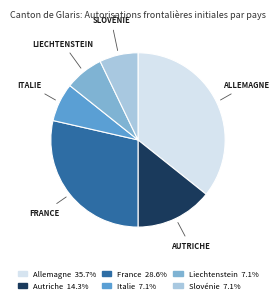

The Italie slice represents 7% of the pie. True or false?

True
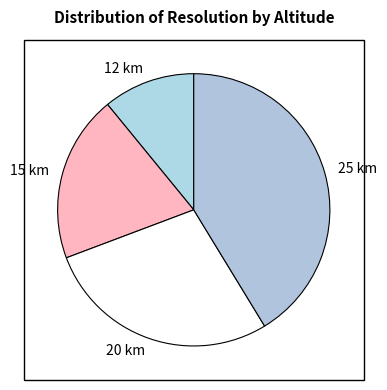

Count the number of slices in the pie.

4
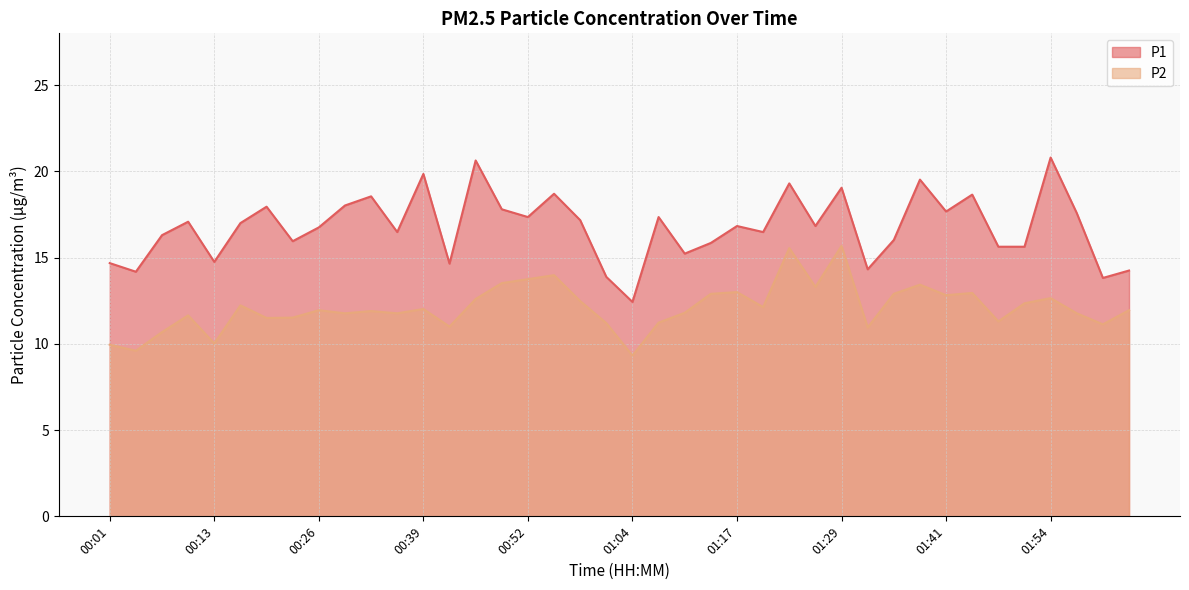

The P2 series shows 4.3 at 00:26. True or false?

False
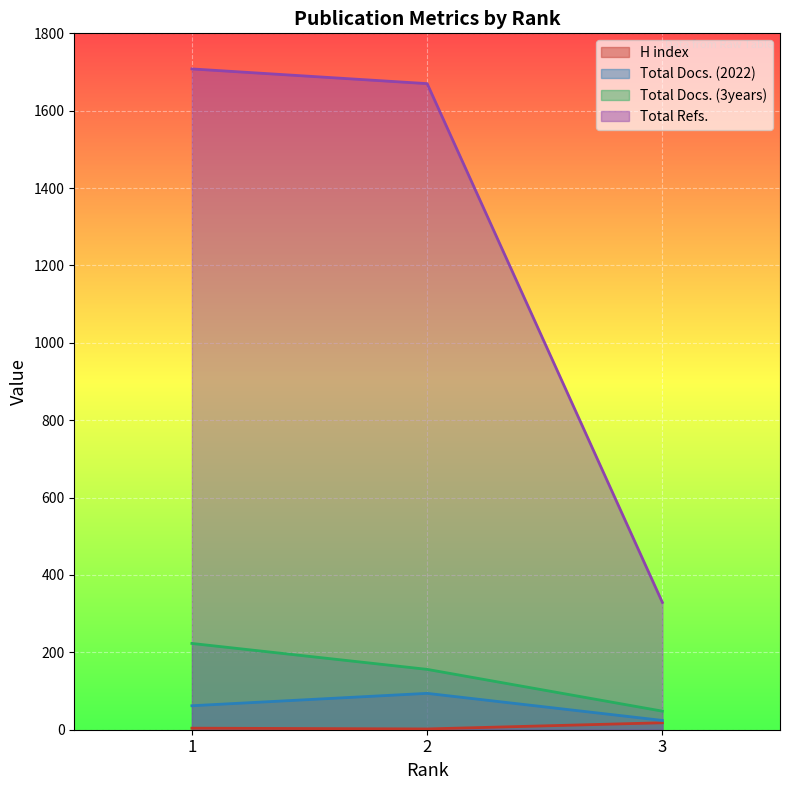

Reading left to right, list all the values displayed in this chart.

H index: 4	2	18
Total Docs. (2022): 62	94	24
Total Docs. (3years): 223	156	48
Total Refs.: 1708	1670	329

######

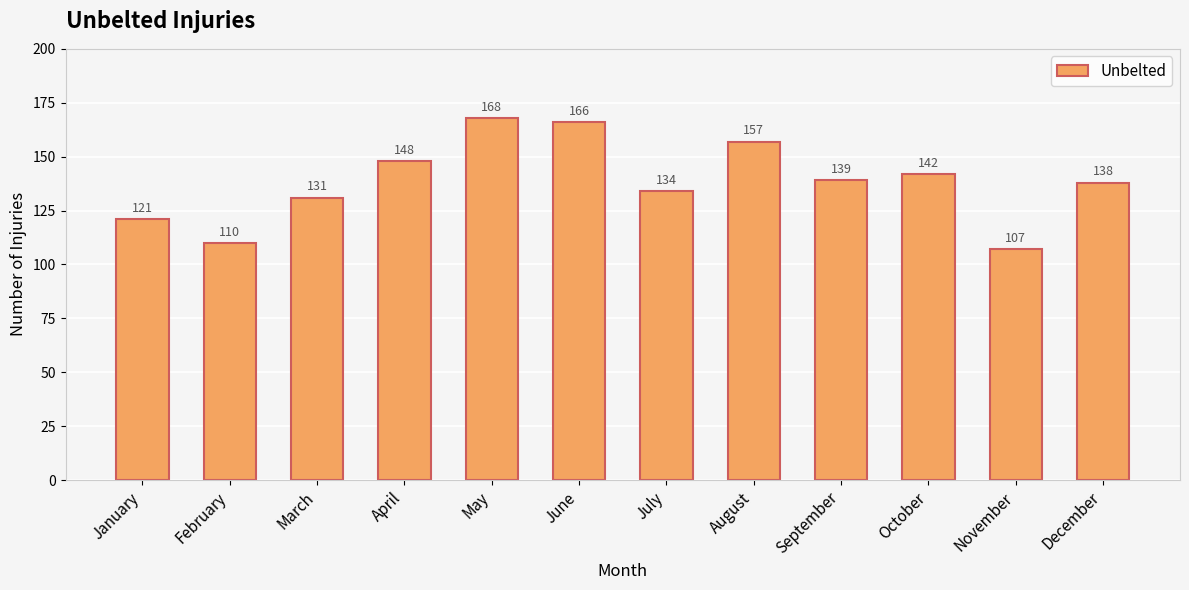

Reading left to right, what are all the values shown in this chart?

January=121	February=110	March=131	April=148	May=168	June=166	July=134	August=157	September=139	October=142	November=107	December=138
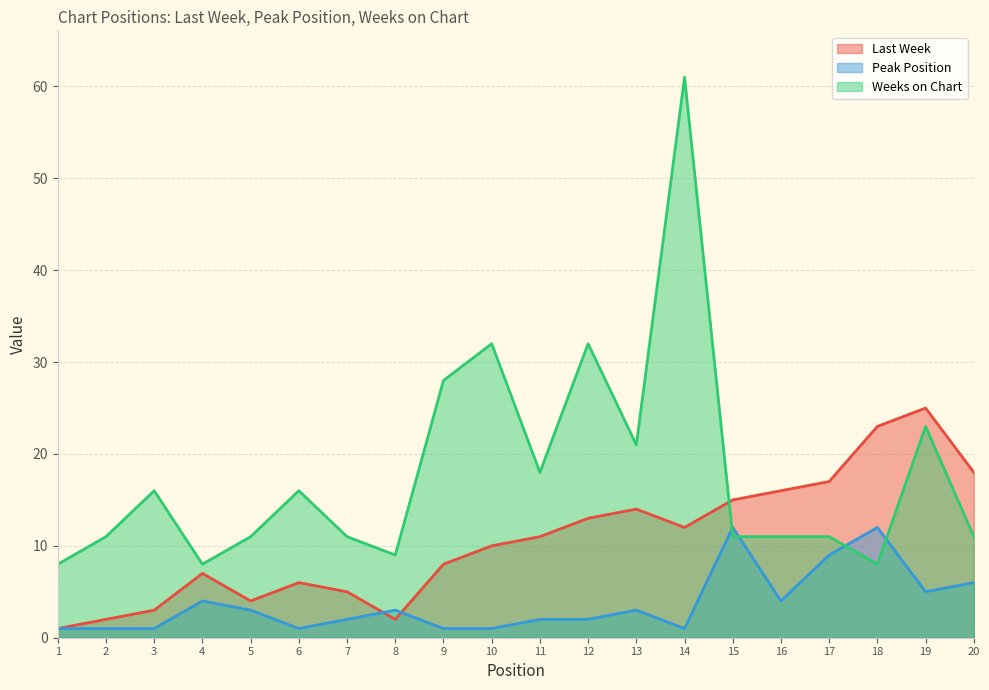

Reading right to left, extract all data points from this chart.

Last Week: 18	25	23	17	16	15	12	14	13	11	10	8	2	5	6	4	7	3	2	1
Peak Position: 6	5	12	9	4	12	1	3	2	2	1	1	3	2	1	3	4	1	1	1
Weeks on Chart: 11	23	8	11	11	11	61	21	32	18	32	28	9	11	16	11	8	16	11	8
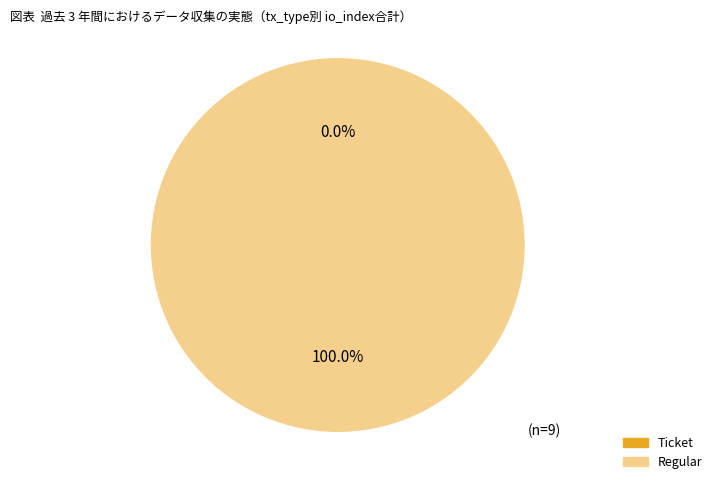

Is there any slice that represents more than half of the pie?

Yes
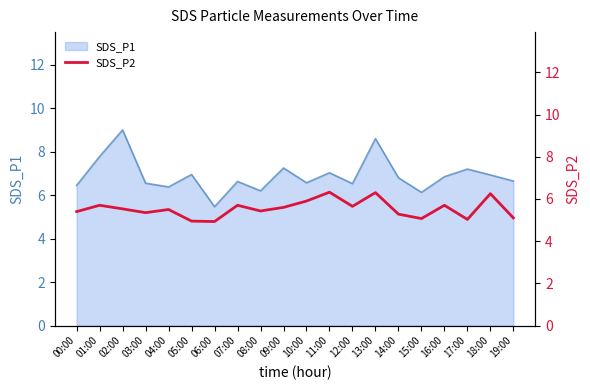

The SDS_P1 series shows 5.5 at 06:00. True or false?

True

######

WORK REQUIRED:
Reproduce the records above word for word, from the line with "The Italie slice" up to and including the line with "Reading left to right, list". Leave the pictures out of your copy.

RESPONSE TO THE TASK:
The Italie slice represents 7% of the pie. True or false?

True

Count the number of slices in the pie.

4

The P2 series shows 4.3 at 00:26. True or false?

False

Reading left to right, list all the values displayed in this chart.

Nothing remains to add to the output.